A close reading of Bollinger's statement when introducing Ahmadinejad is today the closest text analogue of what exactly happens when the legitimate criticism of the atrocities of the Islamic Republic quite imperceptively degenerates into the propaganda warfare against a soverign nation state, to be waged by the self-proclaimed moral authority of the United States, and from there further mutating into the oldest racist assumptions of the white man's burden to civilize the world. Reading Bollinger's statement is to witness a closely-knit packing of assertions of fact about the horrors of the Islamic Republic, combined with the most ridiculous clichés of the neocon propaganda machinery, wrapped in the missionary position of a white racist supremacist carrying the heavy burden of civilizing the world.

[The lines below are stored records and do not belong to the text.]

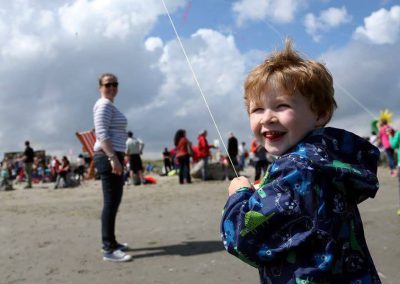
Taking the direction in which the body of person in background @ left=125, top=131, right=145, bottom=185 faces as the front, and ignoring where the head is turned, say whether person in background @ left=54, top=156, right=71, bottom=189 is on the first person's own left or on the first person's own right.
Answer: on the first person's own left

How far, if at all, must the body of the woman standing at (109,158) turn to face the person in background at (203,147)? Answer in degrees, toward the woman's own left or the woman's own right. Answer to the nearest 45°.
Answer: approximately 90° to the woman's own left

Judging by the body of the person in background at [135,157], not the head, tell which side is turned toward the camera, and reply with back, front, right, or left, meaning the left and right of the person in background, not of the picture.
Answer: back

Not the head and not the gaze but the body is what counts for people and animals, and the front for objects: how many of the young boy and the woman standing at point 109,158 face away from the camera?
0

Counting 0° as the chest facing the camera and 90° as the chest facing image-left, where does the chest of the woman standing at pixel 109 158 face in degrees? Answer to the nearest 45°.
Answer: approximately 270°

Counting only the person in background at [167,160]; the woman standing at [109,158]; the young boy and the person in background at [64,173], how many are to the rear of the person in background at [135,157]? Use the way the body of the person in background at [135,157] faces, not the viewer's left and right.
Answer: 2

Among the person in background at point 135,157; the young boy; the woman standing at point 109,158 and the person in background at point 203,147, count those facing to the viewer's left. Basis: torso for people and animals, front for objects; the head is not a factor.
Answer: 1

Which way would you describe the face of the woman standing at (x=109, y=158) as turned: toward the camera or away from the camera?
toward the camera

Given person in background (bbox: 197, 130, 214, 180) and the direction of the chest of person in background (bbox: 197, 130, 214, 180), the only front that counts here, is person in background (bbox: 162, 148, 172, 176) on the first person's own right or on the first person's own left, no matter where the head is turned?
on the first person's own left

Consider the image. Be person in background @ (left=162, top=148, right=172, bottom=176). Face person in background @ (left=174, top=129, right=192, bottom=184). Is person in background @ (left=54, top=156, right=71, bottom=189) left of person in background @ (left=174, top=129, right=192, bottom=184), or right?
right
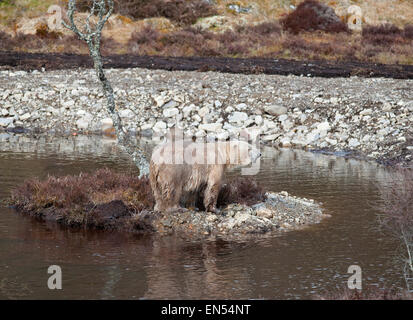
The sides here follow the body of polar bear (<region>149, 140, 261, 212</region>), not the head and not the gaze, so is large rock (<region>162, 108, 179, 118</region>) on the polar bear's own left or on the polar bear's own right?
on the polar bear's own left

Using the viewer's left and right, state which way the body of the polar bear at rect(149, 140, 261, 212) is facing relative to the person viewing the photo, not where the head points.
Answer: facing to the right of the viewer

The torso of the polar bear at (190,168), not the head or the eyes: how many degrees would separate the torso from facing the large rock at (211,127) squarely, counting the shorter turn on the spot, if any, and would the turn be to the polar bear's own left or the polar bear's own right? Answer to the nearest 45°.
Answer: approximately 90° to the polar bear's own left

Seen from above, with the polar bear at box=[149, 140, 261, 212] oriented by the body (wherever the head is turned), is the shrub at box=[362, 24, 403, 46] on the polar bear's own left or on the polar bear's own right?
on the polar bear's own left

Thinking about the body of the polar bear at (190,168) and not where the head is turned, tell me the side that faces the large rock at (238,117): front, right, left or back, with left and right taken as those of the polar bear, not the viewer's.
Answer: left

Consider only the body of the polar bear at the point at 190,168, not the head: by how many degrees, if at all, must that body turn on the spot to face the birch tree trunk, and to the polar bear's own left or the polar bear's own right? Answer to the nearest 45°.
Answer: approximately 135° to the polar bear's own left

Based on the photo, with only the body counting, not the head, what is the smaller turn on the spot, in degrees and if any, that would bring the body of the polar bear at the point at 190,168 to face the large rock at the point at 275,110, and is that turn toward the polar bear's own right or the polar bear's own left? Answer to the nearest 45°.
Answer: approximately 90° to the polar bear's own left
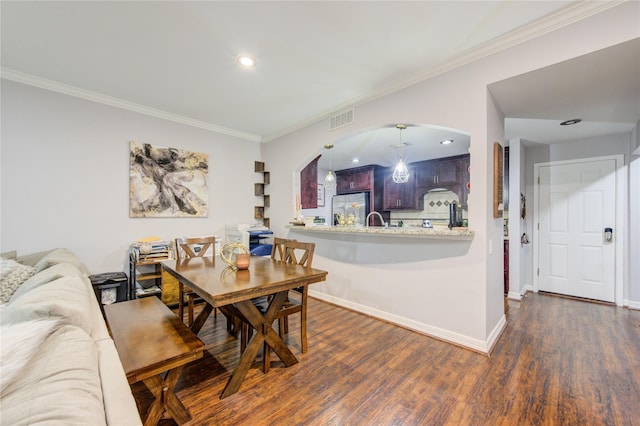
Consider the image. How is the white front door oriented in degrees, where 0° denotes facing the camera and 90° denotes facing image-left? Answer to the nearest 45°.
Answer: approximately 45°

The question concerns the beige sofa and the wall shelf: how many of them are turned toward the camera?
1

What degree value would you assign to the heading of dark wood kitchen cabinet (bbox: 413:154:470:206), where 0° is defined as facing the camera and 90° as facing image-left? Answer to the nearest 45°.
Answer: approximately 45°

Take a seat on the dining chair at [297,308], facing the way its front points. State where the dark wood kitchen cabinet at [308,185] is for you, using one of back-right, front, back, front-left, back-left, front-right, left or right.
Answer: back-right

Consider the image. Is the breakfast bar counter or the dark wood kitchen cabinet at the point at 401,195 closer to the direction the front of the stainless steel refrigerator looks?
the breakfast bar counter

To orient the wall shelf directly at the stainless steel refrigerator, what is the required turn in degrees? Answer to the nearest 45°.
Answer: approximately 135° to its left

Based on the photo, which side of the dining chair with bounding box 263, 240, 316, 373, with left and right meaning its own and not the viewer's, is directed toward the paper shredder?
right
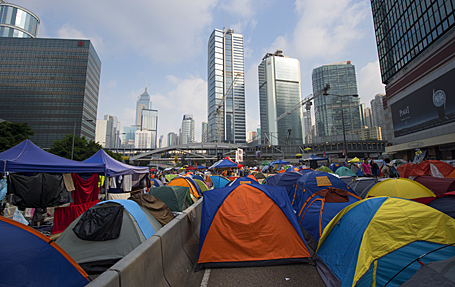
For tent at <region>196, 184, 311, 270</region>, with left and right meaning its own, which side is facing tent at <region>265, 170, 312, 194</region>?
back

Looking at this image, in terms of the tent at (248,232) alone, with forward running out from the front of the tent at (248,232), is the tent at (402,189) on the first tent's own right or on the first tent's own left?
on the first tent's own left

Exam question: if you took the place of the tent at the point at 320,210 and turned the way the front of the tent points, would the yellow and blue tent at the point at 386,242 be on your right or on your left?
on your left

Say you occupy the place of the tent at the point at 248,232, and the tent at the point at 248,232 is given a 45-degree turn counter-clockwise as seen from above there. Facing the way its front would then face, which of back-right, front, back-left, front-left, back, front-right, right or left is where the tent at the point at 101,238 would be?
back-right

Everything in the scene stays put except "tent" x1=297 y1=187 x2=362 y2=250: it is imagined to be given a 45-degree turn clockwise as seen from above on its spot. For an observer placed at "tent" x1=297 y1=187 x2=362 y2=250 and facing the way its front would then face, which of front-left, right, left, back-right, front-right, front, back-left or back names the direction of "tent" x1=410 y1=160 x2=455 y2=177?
back-right

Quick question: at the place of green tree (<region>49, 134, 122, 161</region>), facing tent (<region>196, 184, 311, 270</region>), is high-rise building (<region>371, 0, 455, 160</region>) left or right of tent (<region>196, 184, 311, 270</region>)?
left

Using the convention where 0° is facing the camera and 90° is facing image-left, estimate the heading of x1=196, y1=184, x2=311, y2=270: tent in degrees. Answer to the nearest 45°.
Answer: approximately 0°

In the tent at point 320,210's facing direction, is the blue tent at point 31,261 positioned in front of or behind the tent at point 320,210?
in front

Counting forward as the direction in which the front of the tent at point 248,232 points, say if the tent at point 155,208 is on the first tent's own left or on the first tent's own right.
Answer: on the first tent's own right

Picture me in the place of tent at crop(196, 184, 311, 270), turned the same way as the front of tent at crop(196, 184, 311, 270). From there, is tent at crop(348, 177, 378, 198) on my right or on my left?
on my left

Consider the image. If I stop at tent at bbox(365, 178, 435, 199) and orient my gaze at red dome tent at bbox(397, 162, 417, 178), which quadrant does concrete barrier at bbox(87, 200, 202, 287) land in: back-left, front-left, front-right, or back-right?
back-left

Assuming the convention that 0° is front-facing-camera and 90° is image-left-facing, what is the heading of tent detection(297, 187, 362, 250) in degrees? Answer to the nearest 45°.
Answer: approximately 45°

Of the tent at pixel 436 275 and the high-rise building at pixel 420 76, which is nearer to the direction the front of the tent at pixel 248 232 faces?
the tent
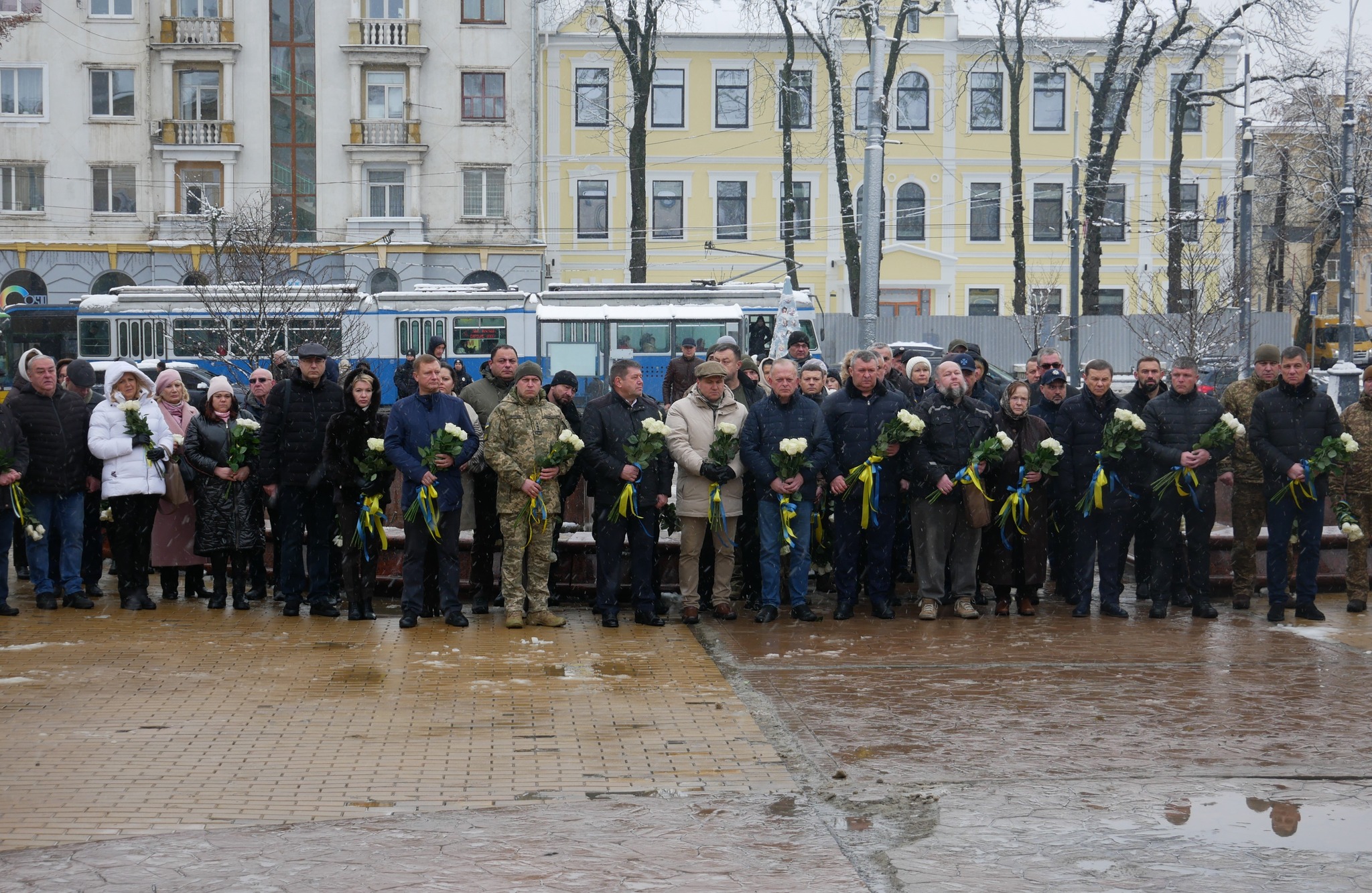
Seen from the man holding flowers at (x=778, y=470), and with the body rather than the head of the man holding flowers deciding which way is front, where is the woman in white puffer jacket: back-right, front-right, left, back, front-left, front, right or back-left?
right

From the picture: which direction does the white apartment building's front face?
toward the camera

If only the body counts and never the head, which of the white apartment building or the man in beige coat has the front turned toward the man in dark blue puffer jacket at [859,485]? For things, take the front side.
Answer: the white apartment building

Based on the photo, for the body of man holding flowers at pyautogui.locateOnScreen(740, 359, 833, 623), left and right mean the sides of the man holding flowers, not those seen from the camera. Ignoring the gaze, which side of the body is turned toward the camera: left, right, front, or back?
front

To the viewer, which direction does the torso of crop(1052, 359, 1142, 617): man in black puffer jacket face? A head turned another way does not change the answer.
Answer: toward the camera

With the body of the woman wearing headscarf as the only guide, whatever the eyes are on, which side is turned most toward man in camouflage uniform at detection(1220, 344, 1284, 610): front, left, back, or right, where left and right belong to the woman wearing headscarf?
left

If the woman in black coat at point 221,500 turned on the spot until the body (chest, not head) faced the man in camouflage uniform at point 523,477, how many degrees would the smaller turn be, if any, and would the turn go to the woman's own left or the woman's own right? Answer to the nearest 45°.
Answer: approximately 45° to the woman's own left

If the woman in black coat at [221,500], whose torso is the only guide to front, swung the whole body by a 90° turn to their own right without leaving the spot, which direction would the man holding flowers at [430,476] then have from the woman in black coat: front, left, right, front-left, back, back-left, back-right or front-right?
back-left

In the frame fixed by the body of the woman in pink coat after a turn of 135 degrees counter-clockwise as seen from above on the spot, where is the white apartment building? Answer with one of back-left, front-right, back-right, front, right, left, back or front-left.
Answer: front-left
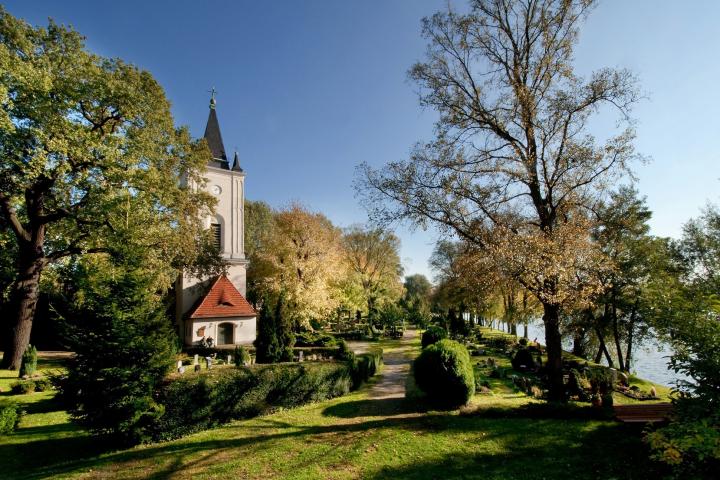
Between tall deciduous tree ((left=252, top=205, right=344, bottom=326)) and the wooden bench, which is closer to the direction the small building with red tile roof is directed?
the wooden bench

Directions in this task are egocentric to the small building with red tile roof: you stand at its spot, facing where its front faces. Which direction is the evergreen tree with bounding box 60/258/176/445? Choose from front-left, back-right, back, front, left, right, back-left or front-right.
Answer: front

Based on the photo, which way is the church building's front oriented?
toward the camera

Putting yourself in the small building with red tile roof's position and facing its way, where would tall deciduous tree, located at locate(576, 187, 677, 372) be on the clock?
The tall deciduous tree is roughly at 10 o'clock from the small building with red tile roof.

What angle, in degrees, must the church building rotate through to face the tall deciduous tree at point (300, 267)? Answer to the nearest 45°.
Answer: approximately 90° to its left

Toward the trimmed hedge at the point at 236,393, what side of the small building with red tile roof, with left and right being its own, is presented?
front

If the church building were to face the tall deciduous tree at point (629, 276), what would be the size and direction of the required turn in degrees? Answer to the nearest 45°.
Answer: approximately 45° to its left

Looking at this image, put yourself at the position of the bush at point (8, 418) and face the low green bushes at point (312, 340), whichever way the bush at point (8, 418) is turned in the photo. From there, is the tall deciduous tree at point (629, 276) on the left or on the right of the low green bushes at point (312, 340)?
right

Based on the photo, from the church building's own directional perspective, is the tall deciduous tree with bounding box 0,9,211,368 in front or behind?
in front

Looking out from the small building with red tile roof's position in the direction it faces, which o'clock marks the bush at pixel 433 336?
The bush is roughly at 10 o'clock from the small building with red tile roof.

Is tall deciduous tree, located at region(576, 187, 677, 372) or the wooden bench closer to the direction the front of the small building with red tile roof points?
the wooden bench

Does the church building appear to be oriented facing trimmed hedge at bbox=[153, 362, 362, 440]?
yes

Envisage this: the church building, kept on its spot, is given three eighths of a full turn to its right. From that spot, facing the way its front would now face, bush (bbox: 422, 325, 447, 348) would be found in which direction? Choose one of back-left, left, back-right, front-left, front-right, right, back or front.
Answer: back
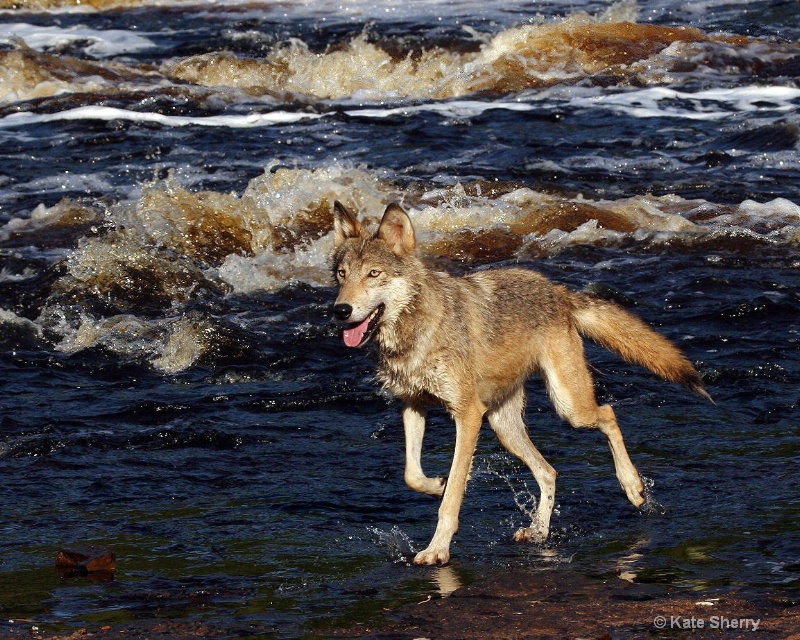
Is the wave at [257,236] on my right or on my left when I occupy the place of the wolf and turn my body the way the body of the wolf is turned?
on my right

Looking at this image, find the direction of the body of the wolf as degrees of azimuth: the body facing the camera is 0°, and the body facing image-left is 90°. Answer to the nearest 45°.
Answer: approximately 45°

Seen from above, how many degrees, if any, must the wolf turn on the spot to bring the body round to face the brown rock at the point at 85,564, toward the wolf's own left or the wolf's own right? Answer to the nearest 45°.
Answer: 0° — it already faces it

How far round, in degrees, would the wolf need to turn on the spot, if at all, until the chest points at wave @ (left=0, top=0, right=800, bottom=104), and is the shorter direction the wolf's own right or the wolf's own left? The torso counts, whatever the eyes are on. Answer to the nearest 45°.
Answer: approximately 135° to the wolf's own right

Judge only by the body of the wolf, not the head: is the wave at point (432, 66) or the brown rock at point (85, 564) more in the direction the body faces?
the brown rock

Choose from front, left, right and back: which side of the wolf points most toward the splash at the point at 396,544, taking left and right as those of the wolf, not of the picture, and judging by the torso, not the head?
front

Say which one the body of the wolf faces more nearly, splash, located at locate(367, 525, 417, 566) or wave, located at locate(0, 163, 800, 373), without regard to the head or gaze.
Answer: the splash

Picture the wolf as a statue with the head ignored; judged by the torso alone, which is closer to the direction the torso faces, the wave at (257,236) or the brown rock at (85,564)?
the brown rock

Furthermore, Iranian university chancellors wrote Mr. Bollinger a letter calling him on the double standards and lack of professionalism.
[Tarboush tip: Mike A7A]

3 comments:
"White Man's Burden?" Is this the best you can come up with? You subscribe to a philosophy in which "white people" are not allowed to criticize "dark people", and yet accuse others of "racism"?!
Strange that I did not find on your site an article about the Iranian students, who - risking jail and torture - demanded of their president and their government the right to the same academic freedoms enjoyed by students in the "imperialist" West. I think it's pretty clear which side of this you're on, or who you are willing to silence with charges of "racism" to get your way.
I suppose next you'll claim there really are no gays in Iran, and that homosexuality is a Zionist plot.
just like aids!
how are the remarks "illiterate" or "racist" in any sense of the words? I don't get how one can admit that Ahmedinejad consistently spews offensive, nonsensical hatred, and at the same time, express extreme confusion at the fact that Lee Bollinger call him out on it. Was Bollinger unprofessional? Sure, it's a valid point. But to introduce words like racism and white man's burden into the discussion is completely ridiculous and seems like an underhanded way to shift the focus off of the hateful and threatening remarks espoused by Ahmedinejad himself. What Bollinger said may indeed have been unprofessional, but they were hardly the statements of an ignorant and uneducated man. The veracity of what Bollinger said cannot be disputed. The only question was whether or not his statements were made in an appropriate forum.